June 14 (Bloomberg) -- The rand weakened for the first time in three days as metal prices and stocks fell after Spain’s borrowing costs rose, fueling concern the euro-area debt crisis is worsening.
South Africa’s currency depreciated 0.2 percent to 8.4119 per dollar as of 4:28 p.m. in Johannesburg. Yields on the nation’s 6.75 percent bonds due 2021 fell five basis points, or 0.05 percentage point, to 7.56 percent.
Spain’s borrowing costs rose to a euro-era record today after its credit rating was lowered three steps to Baa3 by Moody’s Investors Service yesterday. Greece holds elections this weekend that may determine whether it stays in the euro zone. The euro area is South Africa’s biggest regional trading partner, buying a fifth of the nation’s exports.

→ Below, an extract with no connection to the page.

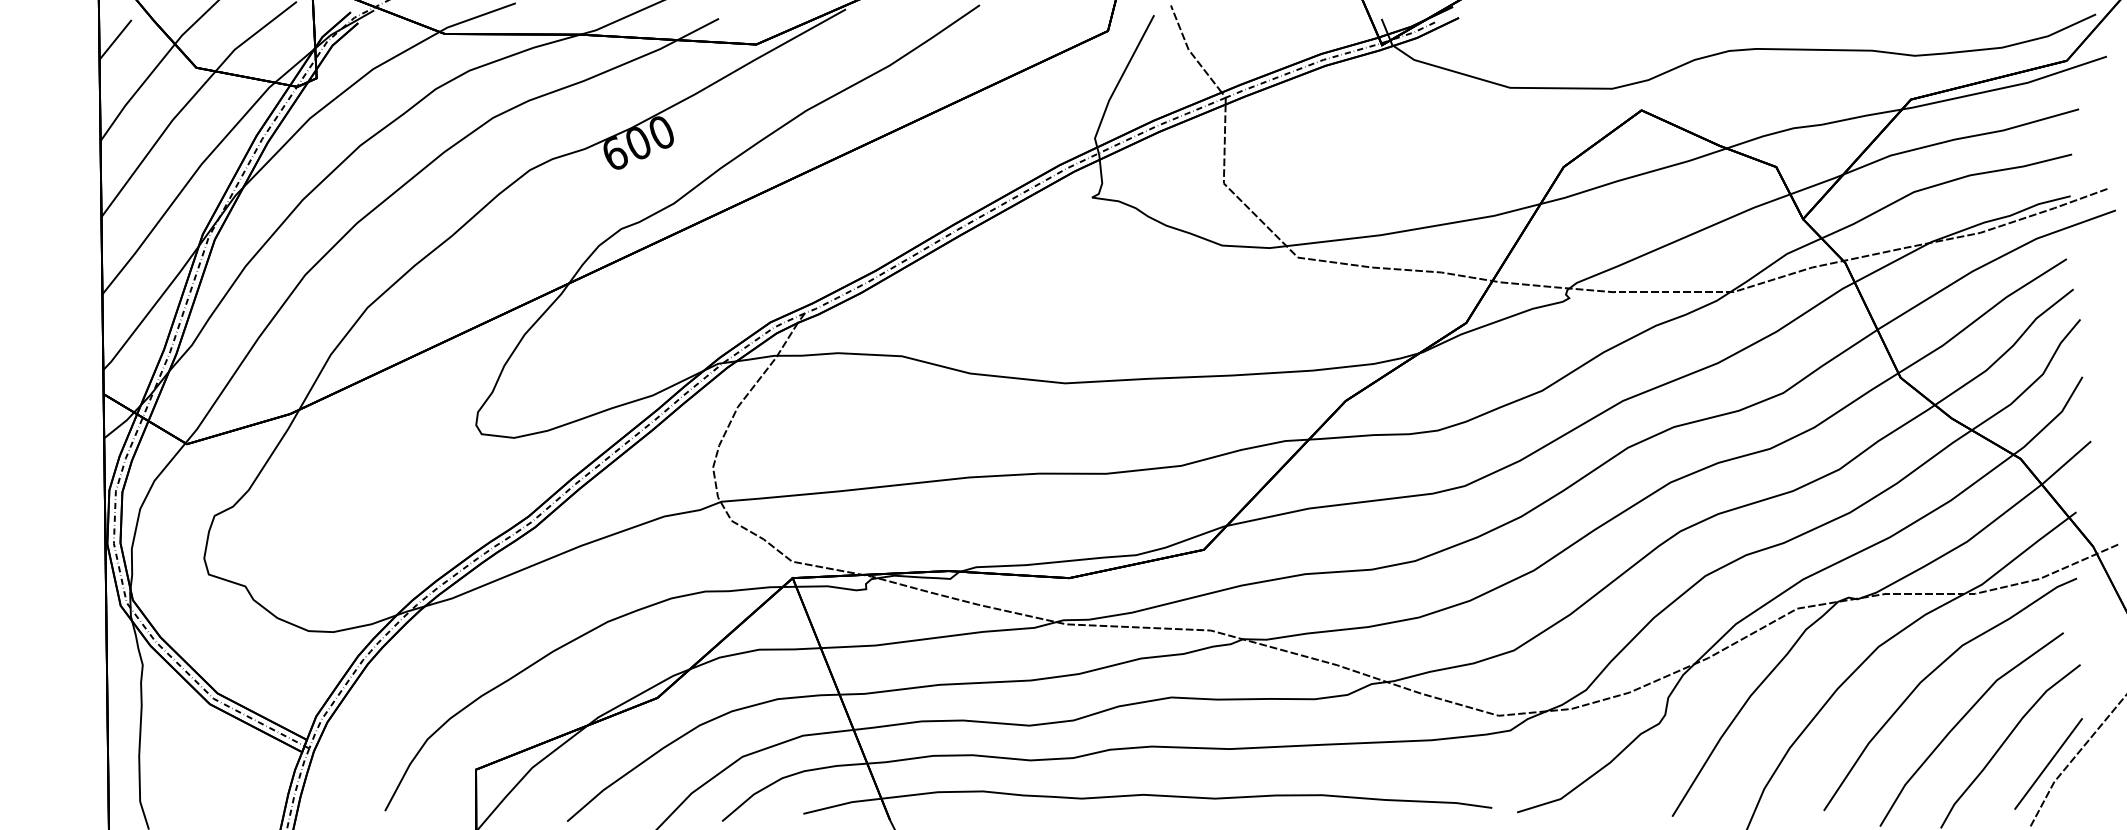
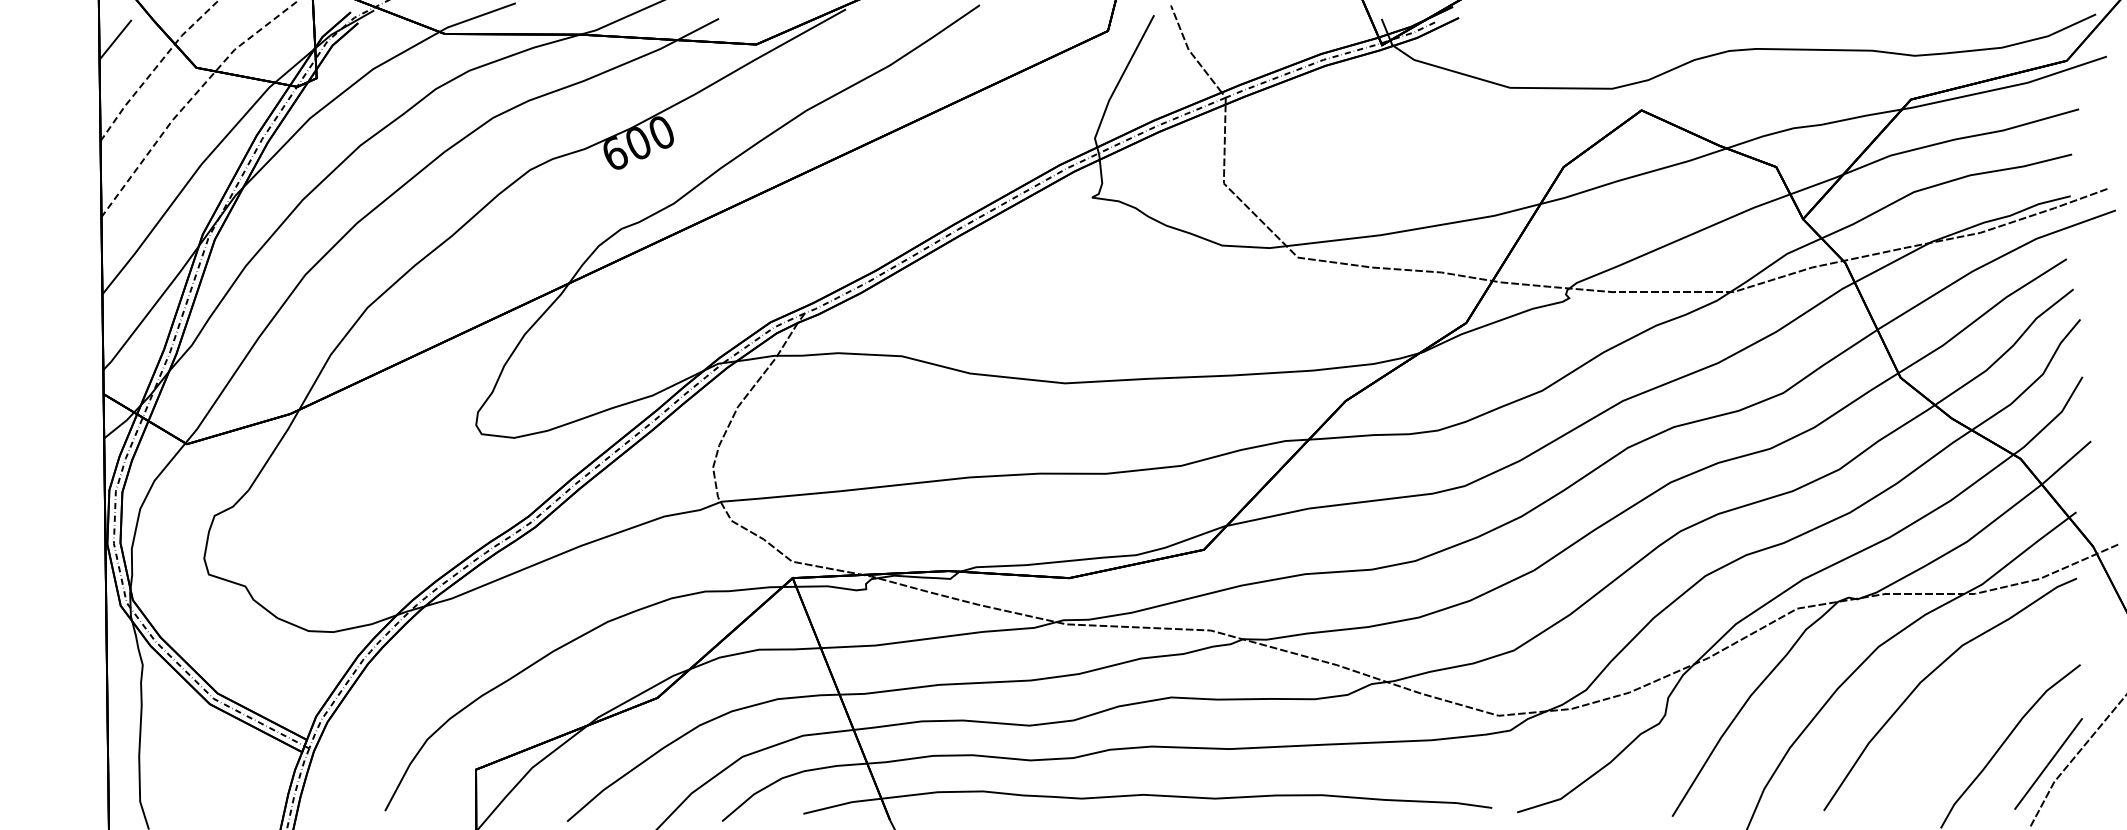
line at (156, 67): solid -> dashed
line at (189, 101): solid -> dashed
line at (1962, 719): present -> none
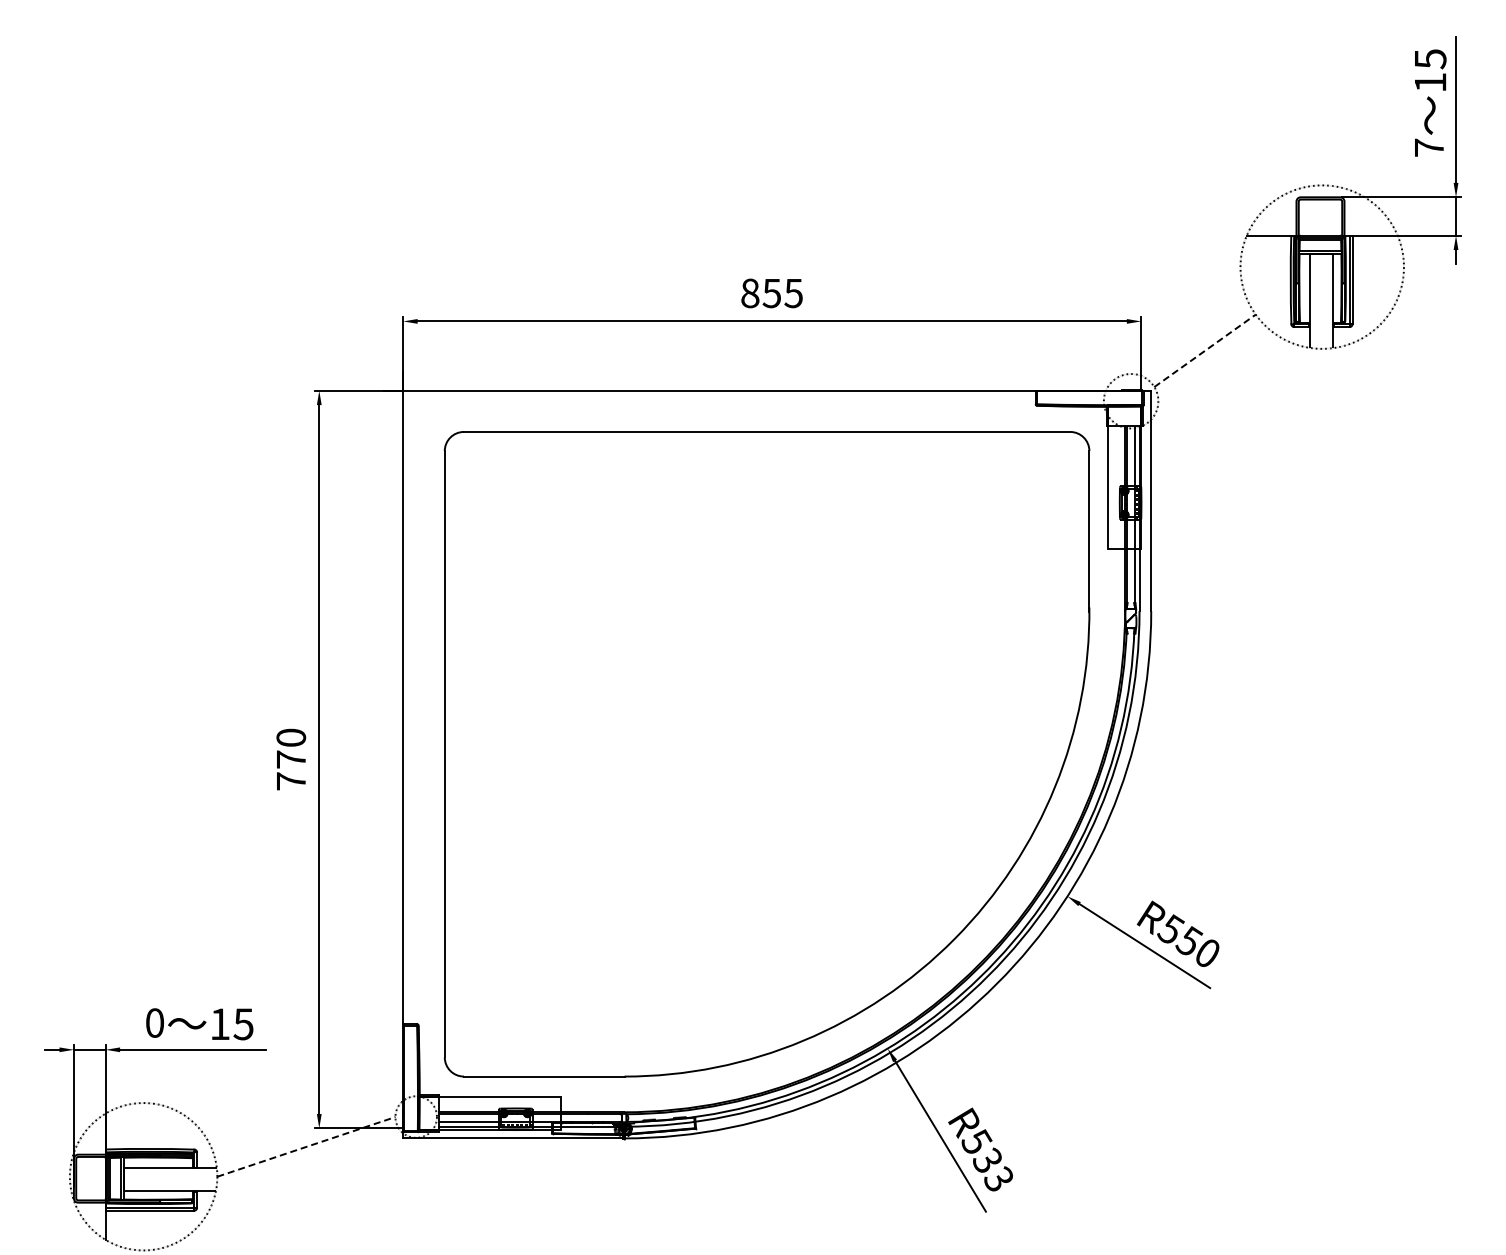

“Risk aversion remains the order of the day ahead of the much-anticipated Greek election,” Nomvuyo Guma, a currency strategist at Standard Bank Group Ltd. in Johannesburg, said in e-mailed comments.
A benchmark index of emerging-market stocks declined as much as 0.8 percent. South Africa’s benchmark stock index dropped as much as 1.1 percent, led by commodity exporters including Anglo American Plc and BHP Billiton Ltd, as the prices of metals including copper fell.
The rand stayed weaker after more Americans than forecast applied for unemployment insurance payments last week, and consumer prices in the world’s biggest economy fell by the most in more than three years.
With the U.S. economy slowing and inflation cooling, the Federal Reserve may have more flexibility to take further action to bolster growth. The rand may pare its decline if stimulus measures boost riskier assets, Guma said.